I told to stay tuned... And now here I am, still waiting for your upcoming
Debian Python Policy... But I see some part of it, at least...

On Tue, 15 Sep 1998, Gregor Hoffleit wrote:

> Hi,
> 
> - removal of python-net and python-misc
> - instead, a new package python-lib
>

Nice, I think it was about the time to condense the python distribution
files...

>
> - python-lib is Architecture: all; it's the architecture-independent part 
>   of python-1.5.1/Lib.
> - /usr/share/python instead of /usr/lib/python1.5
> - /usr/lib/python1.5 has the architecture-dependent stuff like 
>   lib-dynload and config (this should probably be /usr/lib/python/).
>

I'm still unsure if it wouldn't be better to stay closer to upstream
behaviour

>
> - sitecustomize should be a conffile and therefore live in /etc/python/.
>

This is right

>
> - Not yet done: Change Makefile.pre.in so that it installs in the correct 
>   places.

**Problems to solve:**
1: In the mailing-list reply on Debian Python packaging, which new package is to replace python-net and python-misc?
2: From the mailing-list reply on Debian Python packaging, write out the passage that begins with the words "I'm still unsure" and ends with "live in /etc/python/.".

(A block of data)
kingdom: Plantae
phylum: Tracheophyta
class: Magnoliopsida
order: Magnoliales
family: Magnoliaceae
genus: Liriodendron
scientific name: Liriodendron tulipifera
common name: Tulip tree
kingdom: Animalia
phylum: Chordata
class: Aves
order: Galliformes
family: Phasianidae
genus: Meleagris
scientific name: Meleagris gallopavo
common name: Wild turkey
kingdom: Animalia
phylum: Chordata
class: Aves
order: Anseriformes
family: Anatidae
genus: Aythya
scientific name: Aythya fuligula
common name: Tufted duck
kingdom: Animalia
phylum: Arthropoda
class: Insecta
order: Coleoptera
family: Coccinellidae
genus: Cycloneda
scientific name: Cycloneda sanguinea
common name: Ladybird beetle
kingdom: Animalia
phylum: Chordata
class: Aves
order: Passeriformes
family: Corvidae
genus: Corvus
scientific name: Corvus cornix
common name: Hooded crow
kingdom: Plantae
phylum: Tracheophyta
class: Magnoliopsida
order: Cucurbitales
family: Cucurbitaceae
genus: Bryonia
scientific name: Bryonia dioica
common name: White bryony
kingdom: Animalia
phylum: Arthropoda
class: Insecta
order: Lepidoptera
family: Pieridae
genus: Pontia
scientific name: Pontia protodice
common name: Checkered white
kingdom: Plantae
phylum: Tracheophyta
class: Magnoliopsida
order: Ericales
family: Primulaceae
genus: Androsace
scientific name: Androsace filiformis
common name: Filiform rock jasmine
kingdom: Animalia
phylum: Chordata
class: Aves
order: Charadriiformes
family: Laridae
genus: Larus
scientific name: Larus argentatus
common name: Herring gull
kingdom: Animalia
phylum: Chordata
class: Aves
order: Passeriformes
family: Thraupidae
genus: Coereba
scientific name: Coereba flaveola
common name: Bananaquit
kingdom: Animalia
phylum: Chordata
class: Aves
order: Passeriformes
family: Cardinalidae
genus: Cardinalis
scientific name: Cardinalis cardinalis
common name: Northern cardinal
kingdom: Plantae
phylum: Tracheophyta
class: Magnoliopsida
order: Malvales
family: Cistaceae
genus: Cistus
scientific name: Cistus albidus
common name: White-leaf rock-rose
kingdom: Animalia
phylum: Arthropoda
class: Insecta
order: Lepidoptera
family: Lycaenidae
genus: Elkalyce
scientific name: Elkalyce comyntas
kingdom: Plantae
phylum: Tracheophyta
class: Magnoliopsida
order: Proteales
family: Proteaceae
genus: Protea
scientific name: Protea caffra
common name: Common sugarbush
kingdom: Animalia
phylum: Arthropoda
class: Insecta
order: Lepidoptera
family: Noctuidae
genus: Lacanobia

**Exercise solutions:**
1: python-lib

2:
I'm still unsure if it wouldn't be better to stay closer to upstream
behaviour

>
> - sitecustomize should be a conffile and therefore live in /etc/python/.